### DOCUMENT TEXT
BROWNSVILLE — Gov. Greg Abbott announced Monday he was going to let his stay-at-home order expire and allow non-essential businesses, such as movie theaters and clothing stores, open at 25 percent capacity starting Friday. He also announced restaurants, libraries and museums could also open their doors as long as they limited occupancy but said businesses such as hair salons and gymnasiums could not open just yet.

Local business owners who were not allowed to open said that while they believe there has to be restrictions so the re-opening can be done in a safe manner, for both customers and workers, they do not think a movie theater is safer than a gym, a hair salon or a yoga studio.

“Something that made me feel very angry was to listen when the governor said he was going to allow movie theaters to open, pretty much everything but gyms and hair salons. We, when we are studying cosmetology, we have to read hundreds and hundreds of pages that talk about bacteria, about how to sanitize the chair after each client, sanitizing the scissors and the hairbrush,” Carlos Constantino, owner of Constantino Hair salon, said.

“We learn the difference between cleaning and sanitizing and everything has a process. When we have to do our state exam for our license, the most important part is how we clean and sanitize, even if we do everything else right if we don’t clean and sanitize correctly we fail the test.”

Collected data
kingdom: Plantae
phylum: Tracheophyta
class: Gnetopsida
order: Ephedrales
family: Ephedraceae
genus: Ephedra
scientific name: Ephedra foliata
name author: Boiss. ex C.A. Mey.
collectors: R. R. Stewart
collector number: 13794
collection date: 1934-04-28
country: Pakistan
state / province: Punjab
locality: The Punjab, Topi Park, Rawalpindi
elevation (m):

### EXERCISE INSTRUCTIONS
List the items that Carlos Constantino says cosmetology students learn to sanitize, according to the article on the governor's reopening announcement. This data comes from a different source than the article.

### REPLY
- the chair (after each client)
- the scissors
- the hairbrush